The Searchers (1956) must rank as the greatest western made in the Fifties, along with Shane (1953), and therefore probably the greatest ever. As a solid work of art from Ford it might be only challenged by The Grapes of Wrath (1940) and My Darling Clementine (1946). Each shot is painstakingly worked out using the natural setting and lie of the land to utmost effect to add to the rising and falling drama, and the acting overall is superb, especially from the two leads, John Wayne and Jeffrey Hunter (later of The Last Hurrah and King of Kings).
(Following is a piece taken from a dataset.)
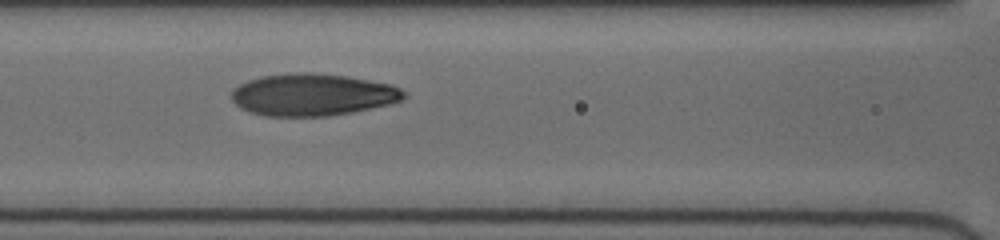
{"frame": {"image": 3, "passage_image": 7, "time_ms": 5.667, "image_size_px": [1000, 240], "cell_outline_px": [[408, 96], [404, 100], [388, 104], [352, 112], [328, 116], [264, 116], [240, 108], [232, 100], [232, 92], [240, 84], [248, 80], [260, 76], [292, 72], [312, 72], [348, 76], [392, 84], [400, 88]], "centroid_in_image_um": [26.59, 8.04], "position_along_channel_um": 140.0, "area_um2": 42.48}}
Ethan Edwards (John Wayne) and Martin Pawley (Jeffrey Hunter) interrogate “Look” for the whereabouts of “Scar”, the Comanche war chief who holds Debbie (Natalie Wood) captive.
Ethan Edwards arrives three years after the end of the Civil War at his brother’s (Walter Coy) Texas homestead. His brother fought on the other side, the Union, and there are strong signs that Ethan was the wife’s (Dorothy Jordan) first choice for a hubby. Instantly, we’re in the action and a Comanche raid on cattle draws the Texas Rangers under Rev/Captain Ward Bond away from the homestead. The Comanches attack and Ethan’s brother’s family are slaughtered, all but the two girls — Ethan’s sole remaining kin. And the hunt is on. It lasts six years, with Ethan and Martin constantly on the trail through desert and deep snow drifts. Ambivalent as Ethan is about his young adopted nephew’s one-eighth Cherokee blood, he reserves pure hatred for the Comanche. Martin is motivated by the constant knowledge of having to save Debbie from Ethan — who maintains she’s been ruined by turning into a Comanche — as much as from the Comanches. The ambivalent interplay between these two is the core of the film.
Special mention should be made of the exceptionally endearing performance of Lana Wood (Natalie’s sister) as nine-year-old Debbie. Also Ford’s semi-regular Hank Worden in his turn as hilarious comedy relief “Old Mose” Harper. A Bronx cheer for poor John Qualen and his dialogue as Lars the Swede, twice playing Vera Miles’ father and forced to say “By golly!” and the inevitable “By Yiminy!” repeatedly through The Searchers and again in Liberty Valance, a very irritating Ford joke.